## What is being asked
Word for word, repeat the data; no picture should appear in the result.

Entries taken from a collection

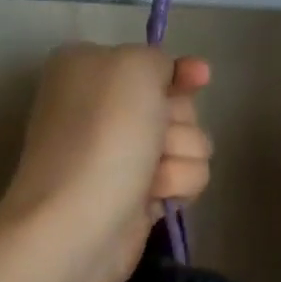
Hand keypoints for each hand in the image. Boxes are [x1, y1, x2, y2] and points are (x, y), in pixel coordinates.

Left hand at [2, 43, 212, 281]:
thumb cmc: (103, 136)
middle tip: (154, 138)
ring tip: (150, 177)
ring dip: (180, 157)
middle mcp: (105, 109)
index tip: (201, 76)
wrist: (79, 222)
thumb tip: (172, 79)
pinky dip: (177, 185)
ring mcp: (123, 155)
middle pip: (179, 104)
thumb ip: (159, 59)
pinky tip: (153, 197)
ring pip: (191, 143)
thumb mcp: (132, 68)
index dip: (181, 71)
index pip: (153, 62)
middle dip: (178, 122)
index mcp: (90, 69)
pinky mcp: (140, 193)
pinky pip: (186, 178)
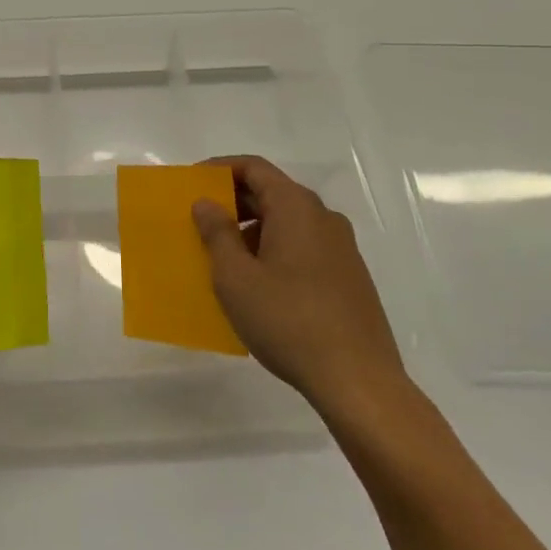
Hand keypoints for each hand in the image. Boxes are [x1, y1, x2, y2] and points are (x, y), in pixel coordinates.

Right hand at [193, 156, 408, 430]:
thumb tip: (206, 203)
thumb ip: (217, 233)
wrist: (359, 381)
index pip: (253, 167)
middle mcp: (323, 217)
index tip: (191, 184)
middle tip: (200, 222)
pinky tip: (258, 285)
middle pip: (272, 192)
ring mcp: (341, 247)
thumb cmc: (288, 320)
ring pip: (288, 222)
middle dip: (233, 202)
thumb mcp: (236, 277)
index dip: (219, 169)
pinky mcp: (349, 276)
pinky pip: (303, 246)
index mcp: (296, 207)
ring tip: (224, 258)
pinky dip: (275, 250)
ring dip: (252, 230)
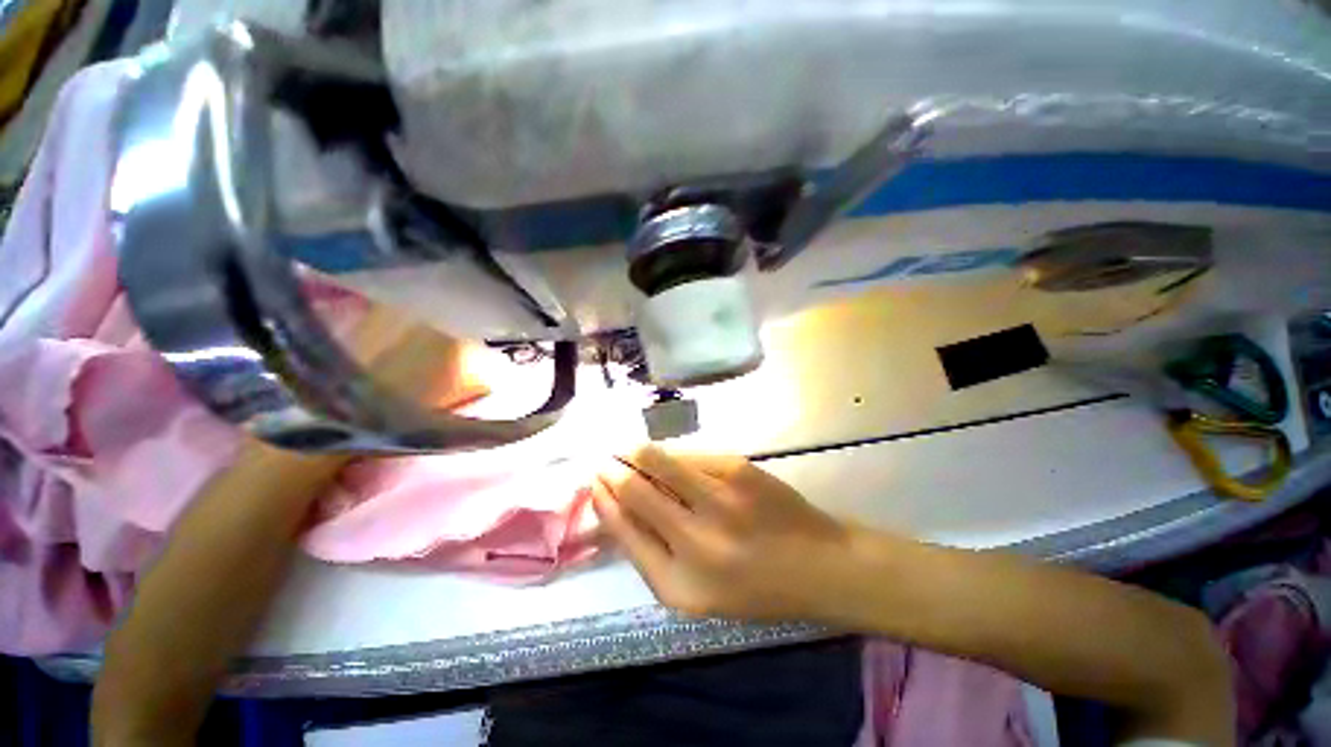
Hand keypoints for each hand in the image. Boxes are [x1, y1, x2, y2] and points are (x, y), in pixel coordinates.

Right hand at [593, 446, 862, 622]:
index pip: (623, 530)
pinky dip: (672, 455)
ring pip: (659, 461)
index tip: (595, 483)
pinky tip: (670, 457)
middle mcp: (695, 541)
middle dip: (612, 470)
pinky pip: (689, 455)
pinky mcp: (738, 470)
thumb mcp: (696, 592)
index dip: (603, 500)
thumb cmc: (754, 587)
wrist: (817, 564)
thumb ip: (653, 553)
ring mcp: (719, 499)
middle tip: (605, 460)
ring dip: (636, 452)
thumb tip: (617, 507)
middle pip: (635, 490)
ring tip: (629, 450)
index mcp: (679, 584)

## Result of this task
Hand keypoints for each hand in the image. Boxes are [x1, y1, x2, y2] and points are (x, y), in pixel coordinates.

Left hand at [2, 43, 212, 281]:
thumb cmc: (103, 136)
middle tip: (154, 138)
ring tip: (150, 177)
ring dip: (180, 157)
middle mcp: (105, 109)
index tip: (201, 76)
wrist: (79, 222)
thumb tip: (172, 79)
pinky dip: (177, 185)
ring mcp: (123, 155)
middle pip: (179, 104)
thumb ip: (159, 59)
pinky tip: (153, 197)
ring pip: (191, 143)
thumb mcp: (132, 68)
index dip: (181, 71)
index pip: (153, 62)
middle dip: (178, 122)
index mcp: (90, 69)
pinky mcp: (140, 193)
pinky pip: (186, 178)
Hand keypoints for each hand in the image. Boxes are [x1, y1, x2, y2] and points are (x, y), in pixel coordinates.

Right hand at [193, 156, 408, 430]:
thumb tip: (206, 203)
thumb ip: (217, 233)
wrist: (359, 381)
index pip: (253, 167)
middle mcp: (323, 217)
index tip: (191, 184)
middle tip: (200, 222)
pinky tip: (258, 285)
middle pip: (272, 192)
ring mcp: (341, 247)
thumb cmc: (288, 320)
ring pip: (288, 222)
middle dip: (233, 202)
thumb mcp: (236, 277)
index dip: (219, 169)
pinky mcp: (349, 276)
pinky pip: (303, 246)
index mcp: (296, 207)
ring tip: (224, 258)
pinky dip: (275, 250)
ring dip: (252, 230)
Hand keypoints for each hand in the image. Boxes are [x1, y1, x2, y2] and points are (x, y), in pixel coordinates.

Right hand at [593, 446, 862, 622]:
index pip: (623, 530)
pinky dip: (672, 455)
ring pip: (659, 461)
index tip: (595, 483)
pinky tip: (670, 457)
middle mcp: (695, 541)
middle dip: (612, 470)
pinky pip: (689, 455)
pinky mcp: (738, 470)
thumb mcp: (696, 592)
index dip: (603, 500)
thumb cmc: (754, 587)
wrist: (817, 564)
thumb ip: (653, 553)
ring mcp: (719, 499)
middle tip: (605, 460)
ring dip: (636, 452)
thumb tip: (617, 507)
middle pip: (635, 490)
ring tip: (629, 450)
index mcp: (679, 584)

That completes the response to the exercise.